Well blogging, we meet at last. I’ve had mixed feelings about the practice of blogging since I first heard of it and thought “Really? That’s the name you’re sticking with?” But it has finally reached a point where I think, well why not? Now I’ve never kept a blog, and I don’t actually know that much about them despite being part of “that generation” that should apparently have a manual of some sort in their brain for all basic computer programs and functions, in which case I don’t know if there’s some sort of formula to blog posts or some kind of blog management etiquette, but I’m sure I’ll figure things out. I only mention it so that if there are accidentally 20 posts in a row of the same thing or something you’ll be forewarned of the experimentation and learning period in progress.
So, the theoretical point of this blog is to be somewhere for me to post things that I write. And I do mean ‘things’ because I tend to write short snippets of fiction, though sometimes there are short stories and such too. I suspect most of my posts will come from an intriguing book I have which is called ‘642 Things To Write About’. It’s simply a collection of short (anywhere from a couple of sentences to just a word) starter phrases designed to get you thinking and writing. For instance, “The greatness of sandwiches” or, “Go to a café and closely watch two people interact. Then write a scene about to people in a café” or “Create an imaginary friend (human or not)” (I have high hopes for a hedgehog being involved in this one), and so forth. As you can see, they’re diverse, so posts on here could be pretty random. Just the way we like it I say. I imagine there will also be some first-person posts from me, who can say? But when things come from “the book” I’ll use the prompt as the post heading and then my writing about it as the body of the post (I say confidently, like I’ve already mastered my heading/post functions).
I’m not sure yet how often I will post something because I’m not sure yet how this blog and I will feel about one another, but I will try to post with reasonable frequency because, really, it’s just stagnating and taking up space in the ether otherwise.
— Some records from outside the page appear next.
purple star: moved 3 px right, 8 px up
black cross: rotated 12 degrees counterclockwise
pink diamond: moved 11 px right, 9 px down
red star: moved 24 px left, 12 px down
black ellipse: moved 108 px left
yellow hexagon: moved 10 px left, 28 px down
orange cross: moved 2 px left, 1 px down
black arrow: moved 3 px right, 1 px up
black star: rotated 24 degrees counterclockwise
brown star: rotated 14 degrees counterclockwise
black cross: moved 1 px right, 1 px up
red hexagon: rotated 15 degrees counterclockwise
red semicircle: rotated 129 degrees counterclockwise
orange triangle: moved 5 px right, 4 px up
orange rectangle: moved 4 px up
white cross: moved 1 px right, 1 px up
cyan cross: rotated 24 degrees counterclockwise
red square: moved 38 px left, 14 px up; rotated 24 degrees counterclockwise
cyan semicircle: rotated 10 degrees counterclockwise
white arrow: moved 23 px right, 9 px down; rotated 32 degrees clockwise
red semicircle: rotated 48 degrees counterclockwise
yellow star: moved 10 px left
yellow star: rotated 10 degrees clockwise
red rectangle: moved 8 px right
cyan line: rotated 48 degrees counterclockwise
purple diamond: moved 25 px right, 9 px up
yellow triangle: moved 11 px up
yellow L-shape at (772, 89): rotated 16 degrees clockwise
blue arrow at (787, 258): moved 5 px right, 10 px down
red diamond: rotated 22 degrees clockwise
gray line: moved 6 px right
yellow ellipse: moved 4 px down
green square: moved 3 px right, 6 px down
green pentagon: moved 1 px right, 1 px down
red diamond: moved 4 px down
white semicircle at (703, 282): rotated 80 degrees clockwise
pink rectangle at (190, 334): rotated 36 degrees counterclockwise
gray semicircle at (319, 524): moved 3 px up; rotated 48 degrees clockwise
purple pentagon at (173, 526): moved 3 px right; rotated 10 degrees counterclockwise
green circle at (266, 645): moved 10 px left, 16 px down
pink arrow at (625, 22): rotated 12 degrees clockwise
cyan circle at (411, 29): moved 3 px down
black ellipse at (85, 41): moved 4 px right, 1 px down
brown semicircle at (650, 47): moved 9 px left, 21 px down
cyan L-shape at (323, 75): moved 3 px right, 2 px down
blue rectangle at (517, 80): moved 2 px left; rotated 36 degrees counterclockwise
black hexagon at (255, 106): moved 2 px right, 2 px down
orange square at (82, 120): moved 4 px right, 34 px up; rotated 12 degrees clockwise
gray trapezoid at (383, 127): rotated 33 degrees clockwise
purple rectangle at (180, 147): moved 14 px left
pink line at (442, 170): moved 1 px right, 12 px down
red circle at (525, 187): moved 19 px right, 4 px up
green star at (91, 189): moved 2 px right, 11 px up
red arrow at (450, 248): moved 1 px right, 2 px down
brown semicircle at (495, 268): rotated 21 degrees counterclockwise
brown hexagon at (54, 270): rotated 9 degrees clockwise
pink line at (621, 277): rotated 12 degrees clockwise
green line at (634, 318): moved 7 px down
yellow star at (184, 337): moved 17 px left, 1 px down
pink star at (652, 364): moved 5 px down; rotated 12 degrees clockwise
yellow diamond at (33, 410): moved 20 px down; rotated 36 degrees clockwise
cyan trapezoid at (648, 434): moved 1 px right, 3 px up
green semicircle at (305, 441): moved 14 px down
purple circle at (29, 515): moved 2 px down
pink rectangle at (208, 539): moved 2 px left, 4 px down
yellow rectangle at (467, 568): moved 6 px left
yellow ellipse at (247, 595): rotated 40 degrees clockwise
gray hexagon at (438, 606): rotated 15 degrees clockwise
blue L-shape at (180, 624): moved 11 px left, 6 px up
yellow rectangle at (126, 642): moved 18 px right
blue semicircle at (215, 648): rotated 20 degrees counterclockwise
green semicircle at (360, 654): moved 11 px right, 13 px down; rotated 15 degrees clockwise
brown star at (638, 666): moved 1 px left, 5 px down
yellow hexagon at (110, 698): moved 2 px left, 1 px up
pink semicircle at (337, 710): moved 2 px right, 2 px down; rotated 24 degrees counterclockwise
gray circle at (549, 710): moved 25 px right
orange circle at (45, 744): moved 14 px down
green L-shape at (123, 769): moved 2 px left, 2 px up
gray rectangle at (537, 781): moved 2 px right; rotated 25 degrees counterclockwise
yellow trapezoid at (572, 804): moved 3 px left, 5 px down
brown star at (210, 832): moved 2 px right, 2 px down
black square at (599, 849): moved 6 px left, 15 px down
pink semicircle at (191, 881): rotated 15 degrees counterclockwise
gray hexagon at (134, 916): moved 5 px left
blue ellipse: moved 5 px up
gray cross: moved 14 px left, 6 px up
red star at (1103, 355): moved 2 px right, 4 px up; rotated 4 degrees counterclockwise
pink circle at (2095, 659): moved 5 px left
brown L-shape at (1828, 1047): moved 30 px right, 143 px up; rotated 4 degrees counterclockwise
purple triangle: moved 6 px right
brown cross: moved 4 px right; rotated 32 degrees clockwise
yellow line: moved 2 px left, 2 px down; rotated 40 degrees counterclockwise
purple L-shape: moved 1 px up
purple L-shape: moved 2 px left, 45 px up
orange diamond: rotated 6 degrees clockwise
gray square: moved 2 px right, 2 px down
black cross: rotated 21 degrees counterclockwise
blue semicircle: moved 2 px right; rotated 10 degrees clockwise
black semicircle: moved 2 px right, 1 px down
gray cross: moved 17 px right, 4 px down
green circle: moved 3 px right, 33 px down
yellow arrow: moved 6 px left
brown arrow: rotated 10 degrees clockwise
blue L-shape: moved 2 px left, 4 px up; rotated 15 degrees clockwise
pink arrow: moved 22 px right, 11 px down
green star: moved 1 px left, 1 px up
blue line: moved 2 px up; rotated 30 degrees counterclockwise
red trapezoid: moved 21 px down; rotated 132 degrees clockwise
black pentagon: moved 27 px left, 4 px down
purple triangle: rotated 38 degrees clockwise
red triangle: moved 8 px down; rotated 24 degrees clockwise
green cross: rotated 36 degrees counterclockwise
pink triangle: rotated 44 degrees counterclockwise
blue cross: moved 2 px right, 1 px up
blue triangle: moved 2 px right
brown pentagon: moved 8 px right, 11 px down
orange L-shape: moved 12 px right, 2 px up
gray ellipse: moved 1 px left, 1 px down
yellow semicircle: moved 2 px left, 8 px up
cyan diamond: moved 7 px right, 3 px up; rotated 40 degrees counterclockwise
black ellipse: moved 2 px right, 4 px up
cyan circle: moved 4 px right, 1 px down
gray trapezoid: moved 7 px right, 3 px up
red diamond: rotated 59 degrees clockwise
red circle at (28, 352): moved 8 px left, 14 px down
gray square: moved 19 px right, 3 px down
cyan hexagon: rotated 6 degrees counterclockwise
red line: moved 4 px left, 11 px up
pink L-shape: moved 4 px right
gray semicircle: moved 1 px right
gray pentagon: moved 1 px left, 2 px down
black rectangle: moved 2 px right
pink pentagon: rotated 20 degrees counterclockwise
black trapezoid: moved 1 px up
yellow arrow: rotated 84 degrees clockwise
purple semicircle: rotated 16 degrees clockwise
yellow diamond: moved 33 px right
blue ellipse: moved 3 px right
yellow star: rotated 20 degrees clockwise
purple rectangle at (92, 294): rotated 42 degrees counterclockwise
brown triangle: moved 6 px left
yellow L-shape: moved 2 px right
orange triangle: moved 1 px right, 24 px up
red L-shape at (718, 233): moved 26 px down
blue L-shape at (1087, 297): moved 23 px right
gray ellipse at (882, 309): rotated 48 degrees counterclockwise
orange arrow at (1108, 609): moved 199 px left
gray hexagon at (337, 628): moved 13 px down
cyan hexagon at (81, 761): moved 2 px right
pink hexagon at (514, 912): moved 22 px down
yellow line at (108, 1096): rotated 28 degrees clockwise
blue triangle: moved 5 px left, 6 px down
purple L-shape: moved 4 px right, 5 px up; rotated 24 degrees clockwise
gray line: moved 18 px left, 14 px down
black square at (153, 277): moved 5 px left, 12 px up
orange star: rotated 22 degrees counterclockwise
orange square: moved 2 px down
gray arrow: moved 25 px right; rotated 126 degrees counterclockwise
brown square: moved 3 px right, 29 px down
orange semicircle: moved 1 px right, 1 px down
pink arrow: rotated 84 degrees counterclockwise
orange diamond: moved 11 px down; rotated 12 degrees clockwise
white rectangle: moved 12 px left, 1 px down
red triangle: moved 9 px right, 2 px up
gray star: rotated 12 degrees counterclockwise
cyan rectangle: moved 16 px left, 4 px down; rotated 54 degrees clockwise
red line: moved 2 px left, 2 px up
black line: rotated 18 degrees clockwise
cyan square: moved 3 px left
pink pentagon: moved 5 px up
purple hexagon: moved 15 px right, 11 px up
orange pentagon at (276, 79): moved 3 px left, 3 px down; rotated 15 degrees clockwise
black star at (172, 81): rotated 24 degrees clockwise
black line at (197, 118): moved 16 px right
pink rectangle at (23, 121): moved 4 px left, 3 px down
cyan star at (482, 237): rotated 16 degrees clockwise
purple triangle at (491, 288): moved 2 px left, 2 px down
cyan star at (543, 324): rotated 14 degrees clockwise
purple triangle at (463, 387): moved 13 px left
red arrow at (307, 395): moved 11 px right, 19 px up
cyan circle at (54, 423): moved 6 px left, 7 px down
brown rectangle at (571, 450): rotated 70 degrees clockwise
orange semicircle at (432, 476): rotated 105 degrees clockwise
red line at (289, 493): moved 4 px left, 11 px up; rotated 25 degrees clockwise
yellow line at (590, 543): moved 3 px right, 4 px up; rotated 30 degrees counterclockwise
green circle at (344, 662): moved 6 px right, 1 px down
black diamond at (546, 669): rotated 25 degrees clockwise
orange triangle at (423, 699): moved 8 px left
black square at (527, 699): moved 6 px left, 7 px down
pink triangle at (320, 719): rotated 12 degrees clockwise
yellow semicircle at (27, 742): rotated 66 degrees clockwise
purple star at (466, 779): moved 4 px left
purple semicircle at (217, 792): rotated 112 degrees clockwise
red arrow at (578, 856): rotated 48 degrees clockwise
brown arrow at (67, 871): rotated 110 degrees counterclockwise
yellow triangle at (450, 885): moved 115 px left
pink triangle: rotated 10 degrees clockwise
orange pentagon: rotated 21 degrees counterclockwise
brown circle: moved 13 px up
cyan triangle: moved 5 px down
That being said, welcome to my blog invisible people!
Thursday, 20 September 2012
Begin writing with the following sentence: "That was the time he stopped believing ______."
"It's not there" he said quietly, to himself, unheard over the shouting behind him. And it was right then, in that moment, seeing his reflection looking back at him in the glass, he just knew. He knew his parents would separate, as they did a month later and proceeded to have a very nasty and messy divorce. It was like he saw a premonition of his future life, living with his Mother who became increasingly depressed and was less and less able to cope, with weekends with his Father, in theory, except that his Father gave more and more excuses as to why he couldn't take him until finally he just stopped seeing him at all. In high school there would be petty crime, graffiti, shop lifting... Then as he got a bit older, dabbling in drugs and drinking too much, just like his Mother. Then his semi-nomadic lifestyle, never staying in one place long, drifting around the country, always thinking there's got to be somewhere better than 'insert the name of whatever town he'd been living in a few months here.'
It was as if he sensed all this, at eight years old, standing in front of that apparently empty enclosure, listening to his parents yelling, and he felt a sudden anger welling up inside him until he suddenly yelled "There's no such thing as armadillos!" and ran away down the path.
For whatever reason, in years to come that opinion stuck with him, though he never mentioned it to anyone, including himself. But it just stayed there, somewhere in the back of his mind, and sayings like "Prove it! I've never seen/heard that, and why should I believe you?" became commonplace for him.
That is, until one day around his 29th birthday, when he'd picked up and suddenly left another town and failed relationship number 'I've stopped counting' behind him and was just driving in the early morning, somewhere along the Texas and New Mexico border. He had no destination in mind, and very little else in his mind either at that moment, just staring out in front of him, when something moved on the road, just up ahead. He pressed down hard on the breaks, swerved to the right and caught the sandy shoulder, sending him veering right off the road and to a screeching halt in some brush.
He looked back to the road and watched the armadillo that had stopped him, as it safely reached the other side.